Salud

Cómo nos volvimos más resistentes a la Peste Negra (sin ser inmunes)

La Peste Negra del siglo XIV no fue solo una tragedia histórica. Fue también un experimento brutal de la naturaleza, uno que dejó marcas en nuestros cuerpos y en nuestras sociedades.

Cuando alguien pregunta si “nos volvimos resistentes” a la peste, no significa que hoy seamos invulnerables a Yersinia pestis. Significa algo más modesto y realista: que algunas personas, por pura variación humana, tenían pequeñas ventajas que aumentaban sus opciones de sobrevivir.

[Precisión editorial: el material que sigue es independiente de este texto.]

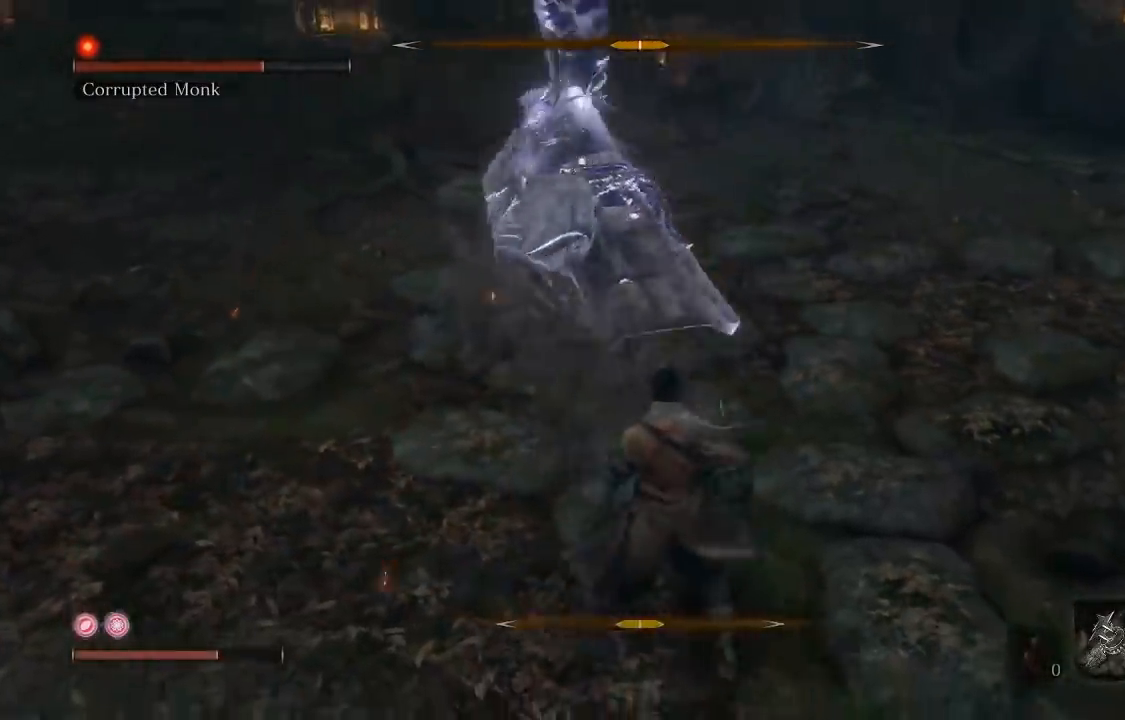
{"buttons": ["L1"], "left_stick": "down", "right_stick": "center", "events": [[467, "L1", "down"]]}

La idea que une todo es sencilla: selección natural. Si muere muchísima gente, las variantes que ayudan a sobrevivir tienden a volverse más comunes con el tiempo, aunque esa “ayuda” sea parcial.

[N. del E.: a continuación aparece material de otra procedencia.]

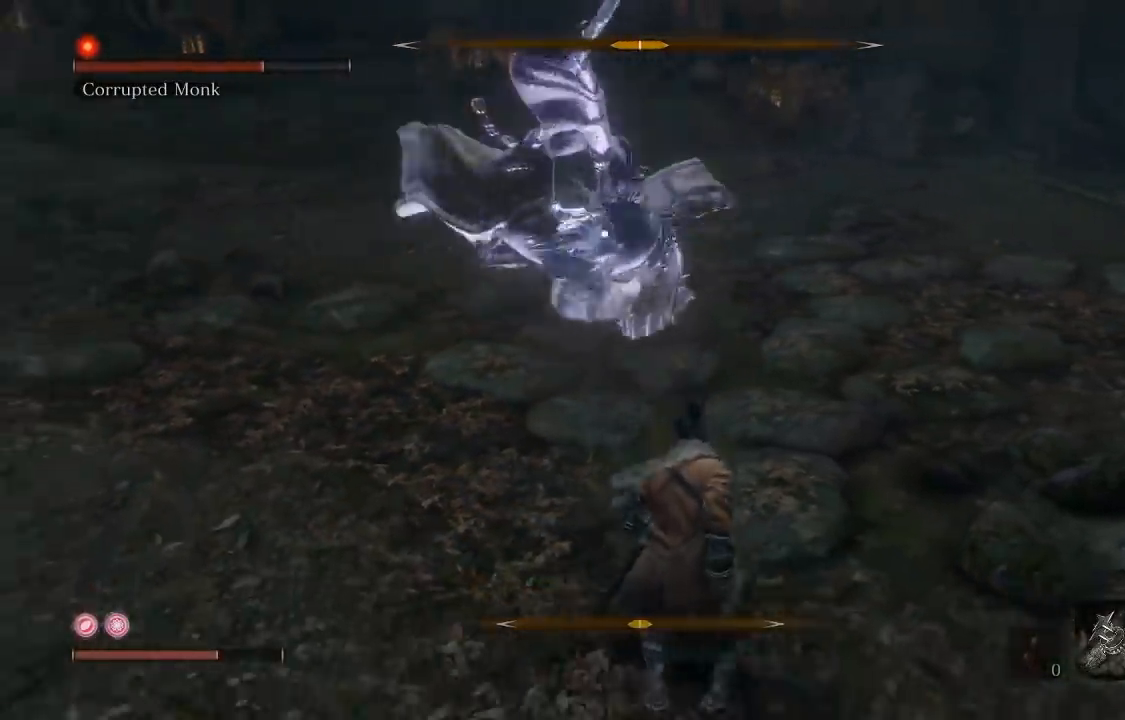
{"buttons": [], "left_stick": "down", "right_stick": "center", "events": [[217, "L1", "up"], [317, "L1", "down"], [417, "L1", "up"]]}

Lo primero, ¿qué significa ser “resistente” a la Peste Negra?

Ser “resistente” no es tener un escudo mágico contra la bacteria. Es tener menos probabilidad de enfermar grave o de morir tras la infección por Yersinia pestis.

Esa resistencia puede venir de varias capas que se mezclan: genética (cómo responde tu sistema inmune), defensas entrenadas por infecciones previas, y condiciones de vida (cuánta exposición tienes a pulgas y roedores, si comes bien, si vives hacinado).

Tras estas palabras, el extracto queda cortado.